Thirty years on, Don’t Say No holds up as one of the great rock record from the '80s, one that established Billy Squier as an artist who has played a seminal role in defining the American guitar rock (and hip-hop) of today.
It’s always a point of reckoning when records that were the biggest thing in your summer day camp when you were a kid are re-released in 30th Anniversary editions. In this instance, the record in question is Don’t Say No, the second solo record from Mr. Billy Squier, now available in remastered expanded form courtesy of your friends at Shout Factory.
Like Rick Springfield and John Waite, Squier has been relegated by the unaware as an '80s memory, conveniently ignoring a rock provenance that most rockers would give their publishing for. Cutting his teeth as a guitar-slinging teen around 1970’s Boston, he moved to NYC as a member of art rock ensemble Magic Terry and the Universe, a band that also featured bassist Klaus Flouride, later of Dead Kennedys. His next band, Kicks, featured Jerry Nolan of the New York Dolls and served as a precursor to his breakthrough band, Piper. The debut Piper record was held as the best debut from an American rock band to date and featured a pre-Kiss Bruce Kulick in its ranks. The Kiss connection garnered him representation from the Kiss management and facilitated the first release under his own name for Capitol Records, Tale of The Tape. Tale of The Tape didn’t set the charts on fire, but did feature "Big Beat", a decent record that also happens to be one of the most sampled records of all time.
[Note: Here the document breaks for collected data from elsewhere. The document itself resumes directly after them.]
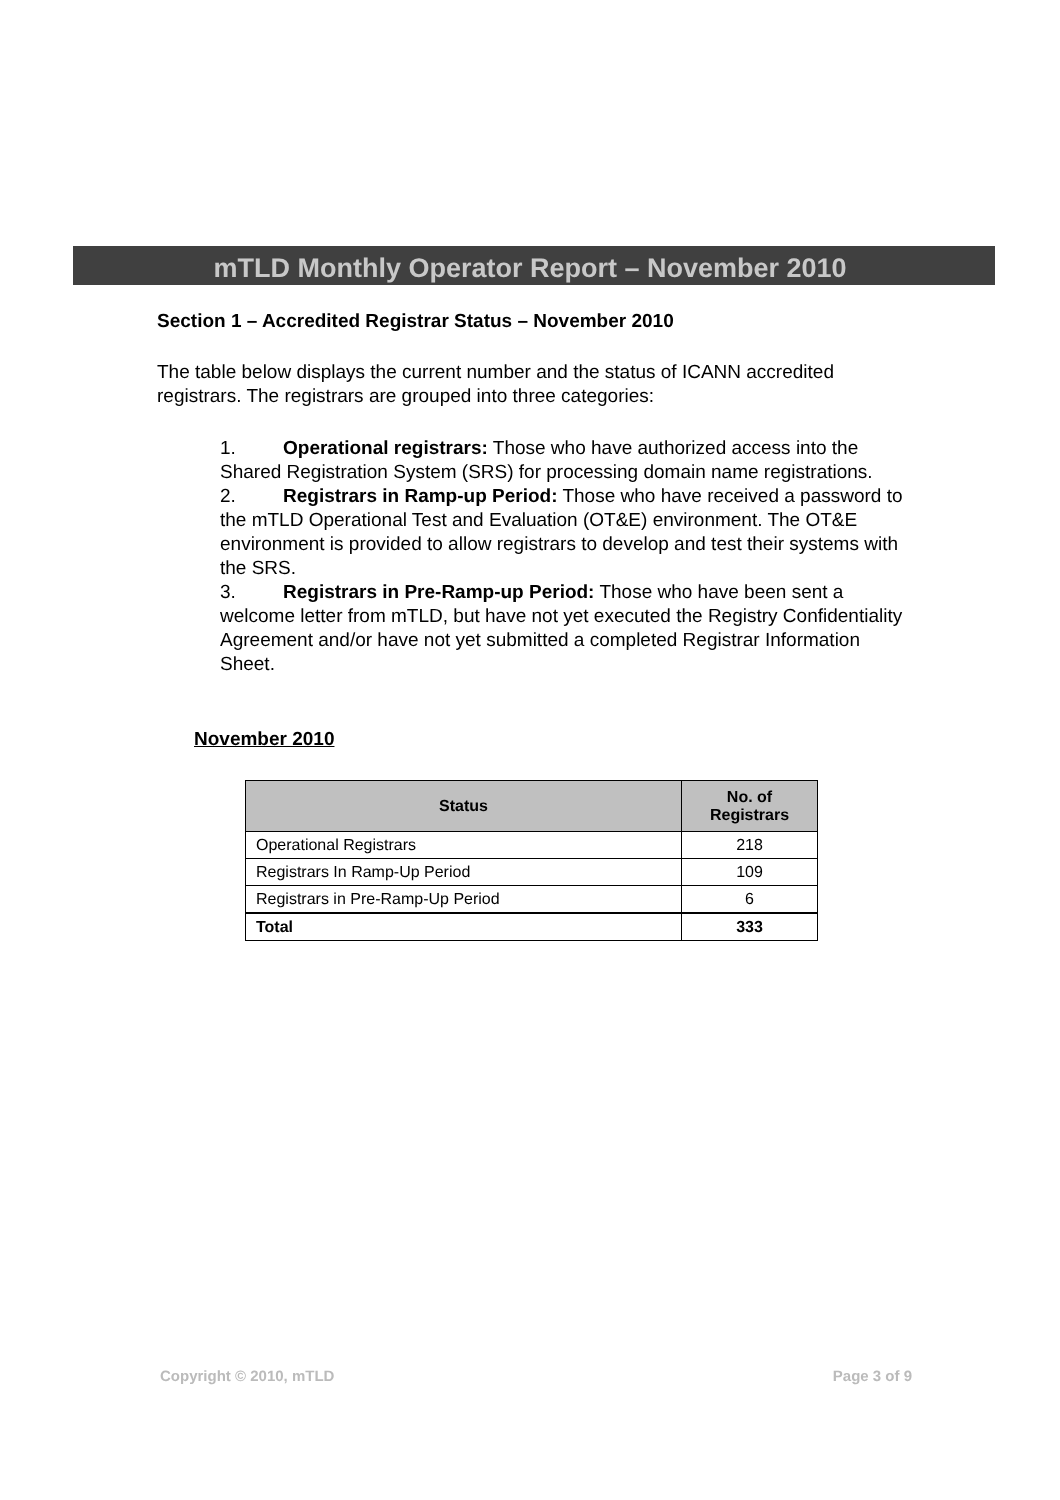mTLD Monthly Operator Report – November 2010
Section 1 – Accredited Registrar Status – November 2010
The table below displays the current number and the status of ICANN accredited registrars. The registrars are grouped into three categories:
1. Operational registrars: Those who have authorized access into the Shared Registration System (SRS) for processing domain name registrations.
2. Registrars in Ramp-up Period: Those who have received a password to the mTLD Operational Test and Evaluation (OT&E) environment. The OT&E environment is provided to allow registrars to develop and test their systems with the SRS.
3. Registrars in Pre-Ramp-up Period: Those who have been sent a welcome letter from mTLD, but have not yet executed the Registry Confidentiality Agreement and/or have not yet submitted a completed Registrar Information Sheet.
November 2010
| Status | No. of Registrars |
| --- | --- |
| Operational Registrars | 218 |
| Registrars In Ramp-Up Period | 109 |
| Registrars in Pre-Ramp-Up Period | 6 |
| Total | 333 |
Copyright © 2010, mTLD Page 3 of 9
Tale of The Tape got pretty decent buzz for Squier, and Queen guitarist Brian May was booked to produce the follow-up. Scheduling issues precluded May’s involvement, but Queen production svengali Reinhold Mack was drafted on board in his place to helm the boards for what eventually became Don’t Say No. It proved to be a fortuitous pairing. The first single, "The Stroke", hit the charts at the same time MTV came on the scene and the combination of Squier’s good looks and the follow-up singles "In The Dark" and "My Kinda Lover" kept the record on the charts for the better part of two years. Don’t Say No eventually moved almost 4 million units stateside.
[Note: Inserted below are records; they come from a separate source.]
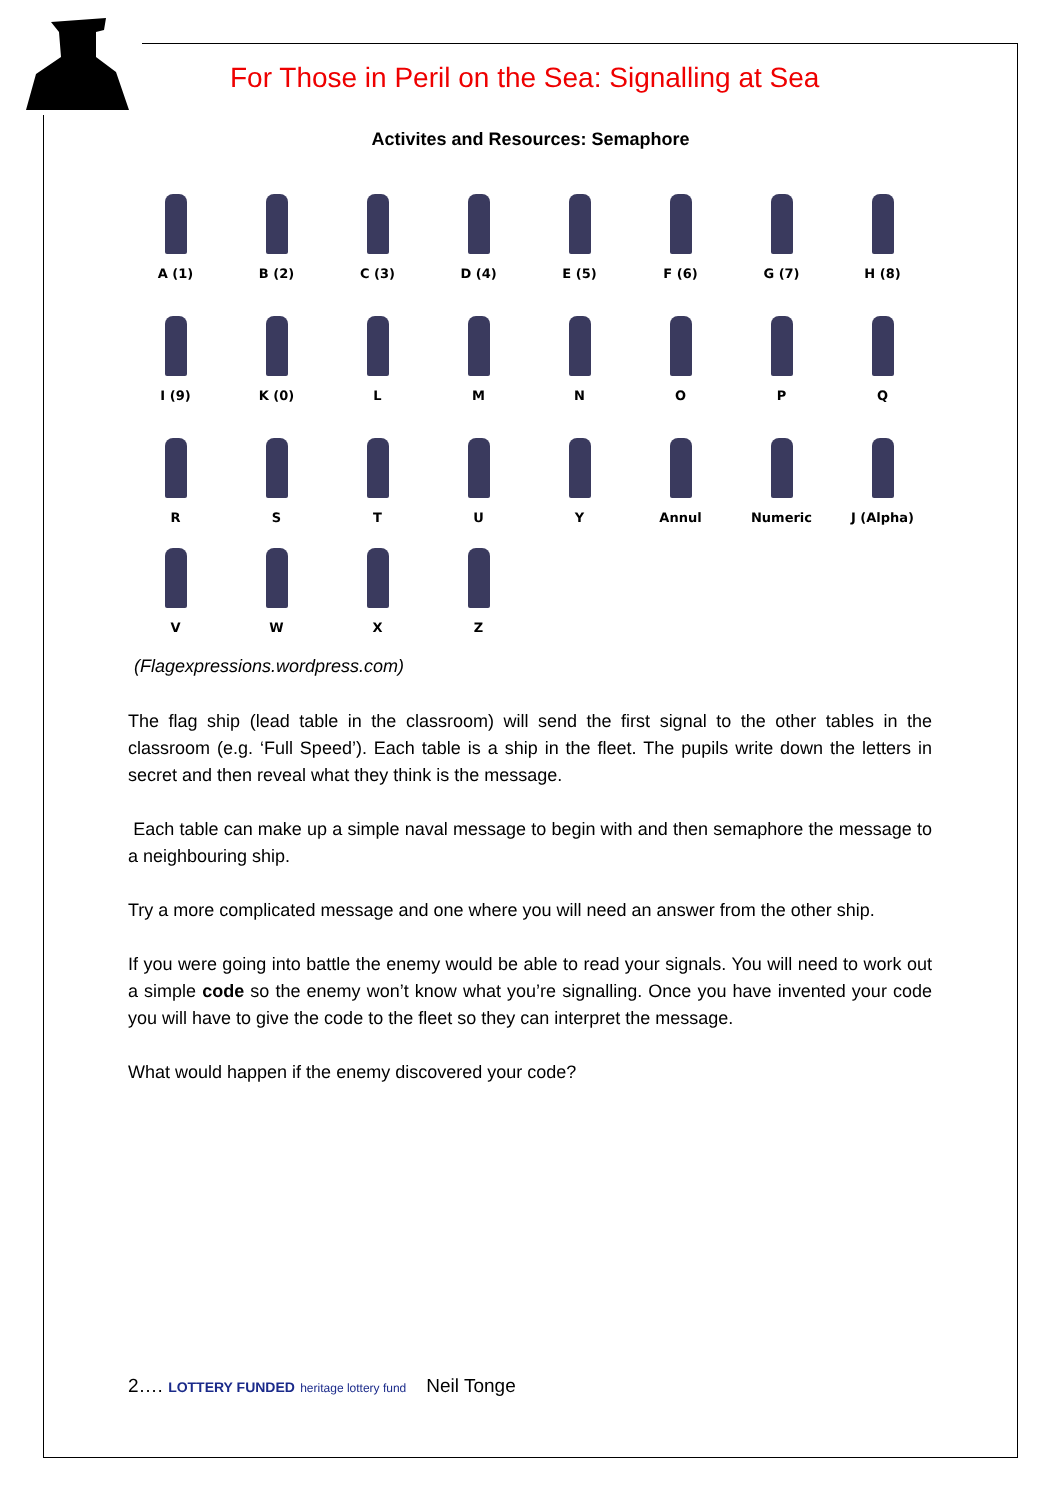For Those in Peril on the Sea: Signalling at Sea
Activites and Resources: Semaphore
A (1) B (2) C (3) D (4) E (5) F (6) G (7) H (8)
I (9) K (0) L M N O P Q
R S T U Y Annul Numeric J (Alpha)
V W X Z
(Flagexpressions.wordpress.com)
The flag ship (lead table in the classroom) will send the first signal to the other tables in the classroom (e.g. ‘Full Speed’). Each table is a ship in the fleet. The pupils write down the letters in secret and then reveal what they think is the message.
Each table can make up a simple naval message to begin with and then semaphore the message to a neighbouring ship.
Try a more complicated message and one where you will need an answer from the other ship.
If you were going into battle the enemy would be able to read your signals. You will need to work out a simple code so the enemy won’t know what you’re signalling. Once you have invented your code you will have to give the code to the fleet so they can interpret the message.
What would happen if the enemy discovered your code?
2…. LOTTERY FUNDED heritage lottery fund Neil Tonge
How well does it age? Pretty damn well, frankly. The cover art is still a bit cheesy, but brooding rocker personae aside, pretty much all 10 songs on Don’t Say No kick some serious ass. There is a pretty obvious Zeppelin influence, but that is not to be derided so much in an early '80s record. Squier is a hell of a player, and the Mack factor pushes all the guitars up front nicely. The band is tight as a pair of Squier stage pants, anchored by what would soon become his core band of bassist Mark Clarke, drummer Marc Copely and keysman Alan St. Jon. "The Stroke" is still a great tune, and "My Kinda Lover" and "Lonely Is the Night" have aged pretty nicely. Sonically, Don’t Say No is pretty much what you would expect from an early '80s record with a Queen producer at the helm, but save for a couple period-sounding beer commercial guitar tones Don’t Say No stands the test of time.
To remind us of such, live versions of "My Kinda Lover" and "The Stroke", from 2009, are appended to the back end of the remaster. Both are a little long, although no one listening can deride Squier for having lost any guitar chops over the passing decades. He tears it up on both live tracks, almost legitimizing the interpolation of both "Voodoo Chile" and "Spoonful" into the closing 14-minute version of "The Stroke". One might argue, and rightfully so, that 14 minutes is too much, but the Dallas crowd is in the palm of his hand for the duration. Thirty years on, Don’t Say No holds up as one of the great rock record from the '80s, one that established Billy Squier as an artist who has played a seminal role in defining the American guitar rock (and hip-hop) of today.